── INFORMATION

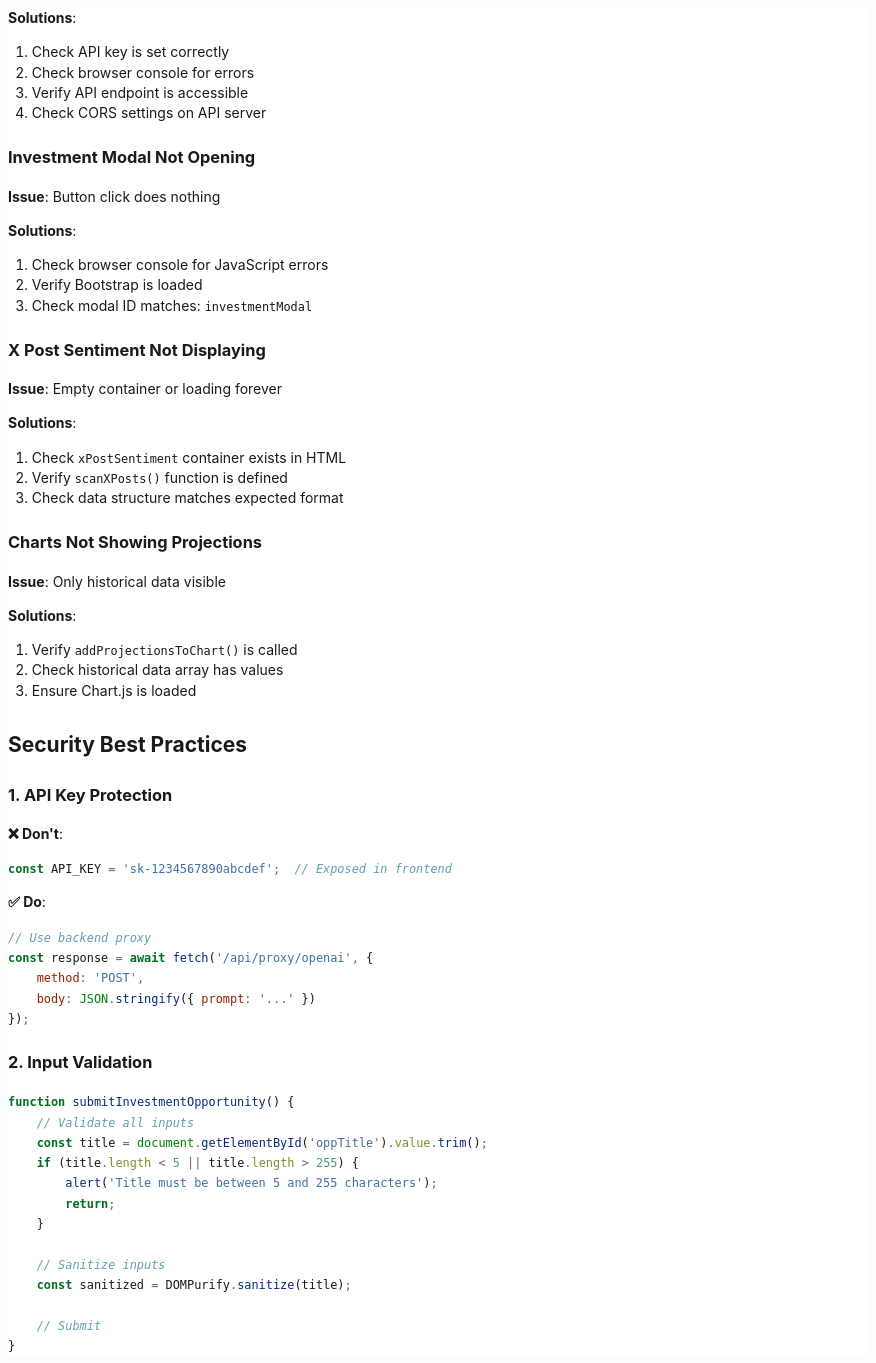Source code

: **Solutions**:
1. Check API key is set correctly
2. Check browser console for errors
3. Verify API endpoint is accessible
4. Check CORS settings on API server

### Investment Modal Not Opening

**Issue**: Button click does nothing

**Solutions**:
1. Check browser console for JavaScript errors
2. Verify Bootstrap is loaded
3. Check modal ID matches: `investmentModal`

### X Post Sentiment Not Displaying

**Issue**: Empty container or loading forever

**Solutions**:
1. Check `xPostSentiment` container exists in HTML
2. Verify `scanXPosts()` function is defined
3. Check data structure matches expected format

### Charts Not Showing Projections

**Issue**: Only historical data visible

**Solutions**:
1. Verify `addProjectionsToChart()` is called
2. Check historical data array has values
3. Ensure Chart.js is loaded

## Security Best Practices

### 1. API Key Protection

**❌ Don't**:
```javascript
const API_KEY = 'sk-1234567890abcdef';  // Exposed in frontend
```

**✅ Do**:
```javascript
// Use backend proxy
const response = await fetch('/api/proxy/openai', {
    method: 'POST',
    body: JSON.stringify({ prompt: '...' })
});
```

### 2. Input Validation

```javascript
function submitInvestmentOpportunity() {
    // Validate all inputs
    const title = document.getElementById('oppTitle').value.trim();
    if (title.length < 5 || title.length > 255) {
        alert('Title must be between 5 and 255 characters');
        return;
    }
    
    // Sanitize inputs
    const sanitized = DOMPurify.sanitize(title);
    
    // Submit
}
```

────

TO DO | Copy every line above that includes the string "errors".

THE COMPLETED TASK |
2. Check browser console for errors
1. Check browser console for JavaScript errors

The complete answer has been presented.